> [Brano del documento]:

= = = =

E anche Pasqua è andata :) Tra una pioggia sopportabile e una tormenta di neve, c'è scappata anche una bella escursione in val Fondillo, quindi - oltre ad allenarsi alle intemperie in vista dei prossimi trek - si è riuscito a godersi qualche ora di sole. Primavera in Abruzzo neanche a parlarne, ancora, come si vede qui accanto, ma non si può avere tutto lol Speravo, inutilmente si è scoperto, che il Parco si fosse un tantino evoluto; invece siamo esattamente a n-mila anni fa, il che è vagamente deprimente. Cmq spes ultima dea semper, soprattutto in Italia...

Tanto per cambiare, i momenti di relax permettono di godersi del materiale assortito che nel normale tempo caotico rimane da una parte, come le insenature lungo i torrenti. Stavolta, a parte la fine della III stagione di Battlestar Galactica (di cui parlo più estesamente qui) con la rivelazione di 4 dei 5 siloni ancora mancanti all'appello, mi sono dedicato alla commedia. Insomma, relax totale che ogni tanto ci sta! Entrambe le visioni rientrano nel capitolo "rapporti primari" di un eventuale manuale socio-movie: nel primo, Il mio migliore amico, Daniel Auteuil - uno dei miei attori preferiti - è un antiquario veramente stronzo, che viene sfidato dalla sua socia a presentarle il suo migliore amico, quando lei sa perfettamente che lui è solo come un cane. Classica commedia francese del grande regista Patrice Leconte, del quale ricordo il capolavoro Ridicule, con Dany Boon, scorre leggera in una tessitura di momenti caricaturali eppure così tristemente prossimi alla realtà da spiazzare.

= = = =

> [I tuoi compiti]:
[A] Riscrivi, per favore, il testo sulla Pasqua in Abruzzo da "E anche Pasqua" giù fino a "soprattutto in Italia...", sostituendo "escursione" con "passeggiata".
[B] Nel testo sulla Pasqua in Abruzzo, per quale motivo il maltempo incontrato viene presentato come utile? Spiegalo in una o due frasi.

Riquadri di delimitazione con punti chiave
= = = =

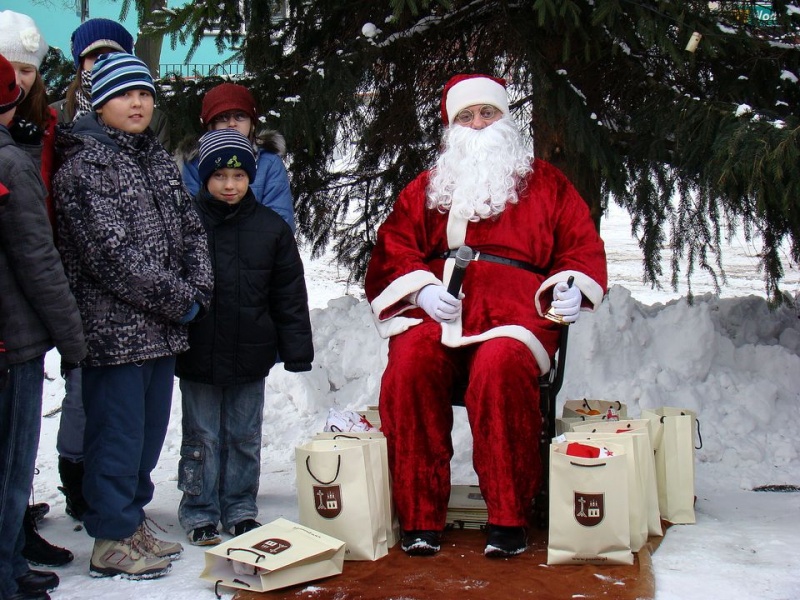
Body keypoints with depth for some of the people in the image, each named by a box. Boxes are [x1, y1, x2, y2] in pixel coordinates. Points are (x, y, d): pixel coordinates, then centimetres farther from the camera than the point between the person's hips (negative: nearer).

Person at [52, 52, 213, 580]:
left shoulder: (159, 159, 14)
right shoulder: (82, 167, -10)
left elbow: (192, 230, 14)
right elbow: (111, 253, -18)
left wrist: (199, 289, -4)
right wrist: (179, 300, -14)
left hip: (164, 327, 8)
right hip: (115, 328, -8)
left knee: (151, 427, 16)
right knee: (119, 432, 0)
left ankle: (132, 519, 31)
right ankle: (112, 539, 14)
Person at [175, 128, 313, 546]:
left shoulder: (271, 227, 3)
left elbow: (290, 294, 6)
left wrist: (296, 350, 3)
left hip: (250, 354, 2)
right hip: (197, 353, -2)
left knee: (244, 437, 12)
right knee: (201, 437, 8)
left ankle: (241, 508, 26)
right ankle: (199, 512, 20)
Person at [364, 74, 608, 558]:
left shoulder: (545, 183, 21)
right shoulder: (425, 189, 24)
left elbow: (583, 246, 17)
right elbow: (392, 251, 16)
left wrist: (571, 287, -4)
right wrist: (421, 289, -5)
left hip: (514, 314, -2)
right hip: (435, 313, 2)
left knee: (501, 364, -36)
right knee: (410, 361, -31)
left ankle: (510, 518, -25)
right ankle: (420, 518, -23)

= = = =

> [Soluzioni dei problemi]:
[A]
E anche Pasqua è andata :) Tra una pioggia sopportabile e una tormenta di neve, c'è scappata anche una bella passeggiata in val Fondillo, quindi - oltre ad allenarsi alle intemperie in vista dei prossimi trek - si è riuscito a godersi qualche ora di sole. Primavera in Abruzzo neanche a parlarne, ancora, come si vede qui accanto, ma non si può avere tutto lol Speravo, inutilmente si è scoperto, che il Parco si fosse un tantino evoluto; invece siamo esattamente a n-mila anni fa, il che è vagamente deprimente. Cmq spes ultima dea semper, soprattutto in Italia...

[B] Il maltempo è servito ad allenarsi alle intemperie in vista dei prossimi trek.